Pour sa part, Ela fait face aux régimes d’Amadou Ahidjo et de Paul Biya et à l’attitude de suspicion de l’épiscopat camerounais. Ses supérieurs hiérarchiques au sein de l’Église catholique considèrent que ses écrits dérangent. Il résiste à la dictature du président camerounais Ahidjo de 1970 à 1982 malgré les menaces de mort dirigées à son endroit. Au nord du Cameroun, chez les Kirdis de Tokombéré, il travaillait avec des paysans sur des questions de justice, de servitude, de santé, de nutrition, de développement et d’alphabétisation (Assogba 1999, 16). Les sous-préfets avaient comme consignes de contrôler toutes les activités d’Ela et de l’empêcher de tenir des réunions publiques. Les rencontres de partage de la Parole de Dieu d’Ela avec les Kirdis étaient infiltrées par des agents secrets de la police du régime dictatorial de son pays :

 Il faut dire que ces activités n’étaient pas toujours appréciées par les autorités aussi bien traditionnelles que publiques… Les chefs coutumiers, leurs notables et les autorités administratives n’aimaient pas le travail que je faisais, le député de Tokombéré, président de la section locale du parti unique, envoyait les gens pour me contrôler lorsque j’allais dormir dans les massifs. On me reprochait d’ouvrir les yeux aux gens. Ce député devenu le Président de l’Assemblée nationale me disait : « Jean-Marc, si tu alphabétises ces gens, tu me déshabilles ! ».

Assogba 1999, 57

Cette attitude du régime de dictature le galvanisait plutôt à faire les tours des villages avec sa mobylette en vue de dispenser des enseignements au peuple kirdi exploité par le gouvernement. Lorsqu’Ela quitte le nord du Cameroun en 1990, il est indéniable qu’il a aidé les Kirdis à prendre conscience de leur liberté et de leur richesse agricole.

Ela revient à Yaoundé au sud du Cameroun. Dès lors, son recrutement comme enseignant à l’Université de Yaoundé coïncide avec les grèves des étudiants et des chauffeurs de taxi en 1990. Cela suscite davantage les menaces à l’égard de sa personne sous le régime Biya. Il était installé dans un quartier pauvre à Melen. Un quartier qui regorge de jeunes filles universitaires, de femmes analphabètes et de mineures exposées à la prostitution. Inquiet de cette situation, Ela crée le « Cercle Malula » pour sensibiliser les jeunes et les femmes de ce quartier de Yaoundé. Il les forme à savoir se prendre en charge par des petits métiers de bricolage afin d’assurer leur survie (Assogba 1999, 15).

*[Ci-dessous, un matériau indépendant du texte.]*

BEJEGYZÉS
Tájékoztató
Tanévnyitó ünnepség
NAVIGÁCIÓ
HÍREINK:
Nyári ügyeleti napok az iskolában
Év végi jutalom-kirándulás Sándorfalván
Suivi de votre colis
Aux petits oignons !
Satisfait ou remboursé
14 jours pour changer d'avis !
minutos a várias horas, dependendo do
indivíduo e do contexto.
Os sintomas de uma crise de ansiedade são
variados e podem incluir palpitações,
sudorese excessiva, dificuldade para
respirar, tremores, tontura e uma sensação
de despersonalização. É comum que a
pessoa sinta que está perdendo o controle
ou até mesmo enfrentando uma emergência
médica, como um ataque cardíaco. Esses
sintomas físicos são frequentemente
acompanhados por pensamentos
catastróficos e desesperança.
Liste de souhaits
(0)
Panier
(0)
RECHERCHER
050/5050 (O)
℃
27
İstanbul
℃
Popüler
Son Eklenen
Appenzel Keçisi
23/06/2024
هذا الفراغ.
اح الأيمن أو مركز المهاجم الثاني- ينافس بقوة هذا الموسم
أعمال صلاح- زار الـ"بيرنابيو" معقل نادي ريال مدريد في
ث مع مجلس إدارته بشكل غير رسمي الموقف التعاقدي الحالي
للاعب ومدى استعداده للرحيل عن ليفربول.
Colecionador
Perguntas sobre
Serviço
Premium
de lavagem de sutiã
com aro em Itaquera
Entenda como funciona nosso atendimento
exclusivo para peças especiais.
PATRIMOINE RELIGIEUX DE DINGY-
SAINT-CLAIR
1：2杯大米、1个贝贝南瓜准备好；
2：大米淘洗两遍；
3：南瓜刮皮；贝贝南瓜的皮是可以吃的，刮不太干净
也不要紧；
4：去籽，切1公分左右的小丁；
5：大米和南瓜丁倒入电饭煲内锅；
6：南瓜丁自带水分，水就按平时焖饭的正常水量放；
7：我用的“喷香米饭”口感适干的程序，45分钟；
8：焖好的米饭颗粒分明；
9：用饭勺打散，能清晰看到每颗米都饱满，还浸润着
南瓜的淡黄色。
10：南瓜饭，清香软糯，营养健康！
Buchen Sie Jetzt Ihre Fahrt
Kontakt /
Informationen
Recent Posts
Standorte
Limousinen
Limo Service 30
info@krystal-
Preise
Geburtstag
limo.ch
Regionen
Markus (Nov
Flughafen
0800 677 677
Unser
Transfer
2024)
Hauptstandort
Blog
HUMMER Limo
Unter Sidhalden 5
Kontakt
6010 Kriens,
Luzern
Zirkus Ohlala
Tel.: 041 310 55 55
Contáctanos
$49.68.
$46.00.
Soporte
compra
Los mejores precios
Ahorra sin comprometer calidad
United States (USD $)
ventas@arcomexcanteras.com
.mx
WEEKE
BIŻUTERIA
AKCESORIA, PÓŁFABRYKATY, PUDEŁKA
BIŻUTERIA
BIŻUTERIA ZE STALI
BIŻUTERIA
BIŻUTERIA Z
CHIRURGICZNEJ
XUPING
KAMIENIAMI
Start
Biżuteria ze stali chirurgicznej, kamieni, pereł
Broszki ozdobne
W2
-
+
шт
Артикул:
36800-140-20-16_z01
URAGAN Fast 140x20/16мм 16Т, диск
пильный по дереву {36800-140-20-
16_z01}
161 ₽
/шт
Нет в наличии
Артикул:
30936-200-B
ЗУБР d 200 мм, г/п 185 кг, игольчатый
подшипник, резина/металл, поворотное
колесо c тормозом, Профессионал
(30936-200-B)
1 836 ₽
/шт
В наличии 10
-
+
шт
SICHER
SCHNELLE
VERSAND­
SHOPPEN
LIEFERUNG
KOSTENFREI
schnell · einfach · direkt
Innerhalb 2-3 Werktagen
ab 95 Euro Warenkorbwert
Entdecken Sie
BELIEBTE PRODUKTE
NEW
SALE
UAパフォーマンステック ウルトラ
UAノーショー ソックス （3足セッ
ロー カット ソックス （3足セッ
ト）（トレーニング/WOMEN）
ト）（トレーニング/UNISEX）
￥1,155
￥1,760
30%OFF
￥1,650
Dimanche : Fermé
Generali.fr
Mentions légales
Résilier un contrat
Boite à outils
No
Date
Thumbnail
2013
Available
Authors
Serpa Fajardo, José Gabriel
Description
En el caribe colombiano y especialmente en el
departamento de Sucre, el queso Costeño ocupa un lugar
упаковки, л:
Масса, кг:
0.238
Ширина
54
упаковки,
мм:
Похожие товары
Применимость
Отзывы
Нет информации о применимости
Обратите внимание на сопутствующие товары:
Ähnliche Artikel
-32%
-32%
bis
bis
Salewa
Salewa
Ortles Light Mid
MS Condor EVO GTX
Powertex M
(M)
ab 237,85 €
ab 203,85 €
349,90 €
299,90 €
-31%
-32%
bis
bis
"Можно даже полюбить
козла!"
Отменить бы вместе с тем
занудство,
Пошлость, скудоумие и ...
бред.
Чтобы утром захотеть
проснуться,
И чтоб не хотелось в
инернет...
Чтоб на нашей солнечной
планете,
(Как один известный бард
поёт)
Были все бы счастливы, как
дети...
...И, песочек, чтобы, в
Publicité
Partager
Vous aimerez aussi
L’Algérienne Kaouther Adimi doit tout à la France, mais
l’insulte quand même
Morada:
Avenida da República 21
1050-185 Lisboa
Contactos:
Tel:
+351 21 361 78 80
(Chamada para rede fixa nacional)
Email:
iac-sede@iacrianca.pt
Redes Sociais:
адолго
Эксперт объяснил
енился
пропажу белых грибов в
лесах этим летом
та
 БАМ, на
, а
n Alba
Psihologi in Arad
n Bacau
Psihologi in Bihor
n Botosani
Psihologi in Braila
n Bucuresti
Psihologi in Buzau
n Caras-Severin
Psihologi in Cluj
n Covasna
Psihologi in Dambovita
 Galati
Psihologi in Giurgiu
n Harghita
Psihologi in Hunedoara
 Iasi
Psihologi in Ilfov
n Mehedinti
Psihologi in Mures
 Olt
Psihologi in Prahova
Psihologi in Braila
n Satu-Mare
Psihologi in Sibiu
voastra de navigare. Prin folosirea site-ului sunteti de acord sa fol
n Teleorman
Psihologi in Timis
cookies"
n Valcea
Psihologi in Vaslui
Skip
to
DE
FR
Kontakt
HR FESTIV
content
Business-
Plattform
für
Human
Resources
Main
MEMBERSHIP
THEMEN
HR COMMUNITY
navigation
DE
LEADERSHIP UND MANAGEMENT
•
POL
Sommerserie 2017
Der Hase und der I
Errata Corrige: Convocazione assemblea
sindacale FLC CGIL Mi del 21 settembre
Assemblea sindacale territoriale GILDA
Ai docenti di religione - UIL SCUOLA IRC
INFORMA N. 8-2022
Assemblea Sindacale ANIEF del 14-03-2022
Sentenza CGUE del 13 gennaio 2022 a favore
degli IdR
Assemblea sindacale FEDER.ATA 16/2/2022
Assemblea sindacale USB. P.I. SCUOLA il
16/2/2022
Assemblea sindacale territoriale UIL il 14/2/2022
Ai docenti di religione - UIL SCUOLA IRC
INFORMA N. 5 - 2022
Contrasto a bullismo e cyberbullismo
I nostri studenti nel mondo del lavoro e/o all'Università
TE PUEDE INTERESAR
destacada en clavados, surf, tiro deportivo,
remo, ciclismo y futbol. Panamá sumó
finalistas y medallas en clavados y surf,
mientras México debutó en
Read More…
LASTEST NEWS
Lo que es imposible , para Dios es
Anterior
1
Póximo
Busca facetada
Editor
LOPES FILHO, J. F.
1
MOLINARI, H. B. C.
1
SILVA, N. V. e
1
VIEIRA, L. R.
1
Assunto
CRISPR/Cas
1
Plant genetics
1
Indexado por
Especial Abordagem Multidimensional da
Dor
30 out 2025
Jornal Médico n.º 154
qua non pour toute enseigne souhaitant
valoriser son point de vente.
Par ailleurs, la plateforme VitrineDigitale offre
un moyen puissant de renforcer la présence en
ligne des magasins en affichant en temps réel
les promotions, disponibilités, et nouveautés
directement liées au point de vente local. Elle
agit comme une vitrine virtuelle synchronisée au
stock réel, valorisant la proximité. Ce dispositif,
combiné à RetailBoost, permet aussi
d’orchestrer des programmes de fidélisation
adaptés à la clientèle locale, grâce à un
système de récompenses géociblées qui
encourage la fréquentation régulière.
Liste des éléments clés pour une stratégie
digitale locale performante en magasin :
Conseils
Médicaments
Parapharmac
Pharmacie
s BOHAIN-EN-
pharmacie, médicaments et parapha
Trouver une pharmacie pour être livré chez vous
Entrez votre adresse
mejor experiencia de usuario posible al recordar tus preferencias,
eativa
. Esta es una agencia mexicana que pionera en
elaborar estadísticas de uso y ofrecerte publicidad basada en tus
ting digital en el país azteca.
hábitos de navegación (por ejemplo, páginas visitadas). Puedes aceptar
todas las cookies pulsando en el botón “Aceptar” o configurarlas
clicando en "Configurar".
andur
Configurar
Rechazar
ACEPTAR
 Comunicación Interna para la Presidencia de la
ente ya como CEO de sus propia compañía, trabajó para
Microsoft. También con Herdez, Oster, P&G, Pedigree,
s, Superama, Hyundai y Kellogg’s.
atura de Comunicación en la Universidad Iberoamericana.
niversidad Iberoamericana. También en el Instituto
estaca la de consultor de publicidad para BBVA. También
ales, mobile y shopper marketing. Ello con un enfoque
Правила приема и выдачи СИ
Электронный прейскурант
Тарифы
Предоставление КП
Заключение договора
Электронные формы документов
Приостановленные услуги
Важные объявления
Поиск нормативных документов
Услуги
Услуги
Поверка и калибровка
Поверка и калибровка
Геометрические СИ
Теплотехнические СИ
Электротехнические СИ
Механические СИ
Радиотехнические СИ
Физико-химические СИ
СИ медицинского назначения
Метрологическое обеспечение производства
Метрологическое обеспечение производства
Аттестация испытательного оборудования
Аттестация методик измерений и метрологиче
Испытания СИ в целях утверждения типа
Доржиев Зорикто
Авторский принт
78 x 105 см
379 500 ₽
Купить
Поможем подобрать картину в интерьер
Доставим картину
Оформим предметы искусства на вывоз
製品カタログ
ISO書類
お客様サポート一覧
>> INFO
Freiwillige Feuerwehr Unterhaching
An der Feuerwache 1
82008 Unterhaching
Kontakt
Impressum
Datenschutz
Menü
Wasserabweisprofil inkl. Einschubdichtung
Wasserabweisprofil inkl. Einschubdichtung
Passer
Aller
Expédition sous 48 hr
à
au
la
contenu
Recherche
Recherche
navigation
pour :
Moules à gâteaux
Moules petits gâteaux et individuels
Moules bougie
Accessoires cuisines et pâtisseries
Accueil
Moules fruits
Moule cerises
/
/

En 1996, son confrère et ami, le père Engelbert Mveng (anthropologue et théologien) est assassiné. Face à l’inertie de l’Église catholique (la hiérarchie), il organise des séances de prières tous les samedis soir. Lors de ces séances de prières, dans ses sermons et ses méditations, il relisait le meurtre de Mveng à partir des textes du Magnificat (renverser les puissants de leur trône), d’Abel et son frère Caïn (le sang de nos frères assassinés par le régime en place), du Bon Samaritain (les mains sales des brigands du régime dictatorial). Ces séances de prières attirèrent la colère du régime gouvernemental en place contre Ela. Les lettres anonymes et les menaces s’intensifient à l’égard d’Ela. Il est forcé à l’exil pour sa sécurité. Ela raconte :

Des personnes devaient être éliminées au lendemain du putsch comme le prévoyait un document appelé « Atangana Ntsama 84 », dont des amis m’ont révélé le contenu. Mon nom figurait dans ce document en huitième position. Ainsi, ceux qui trouvaient que je ne suis pas « venu au Nord-Cameroun pour faire de l’évangélisation mais pour la révolution » – ainsi que l’affirmait un ancien ministre des forces armées impliqué dans le putsch du 6 avril – avaient décidé d’en finir avec « ce petit prêtre qui dérange et qui va dormir à la montagne ».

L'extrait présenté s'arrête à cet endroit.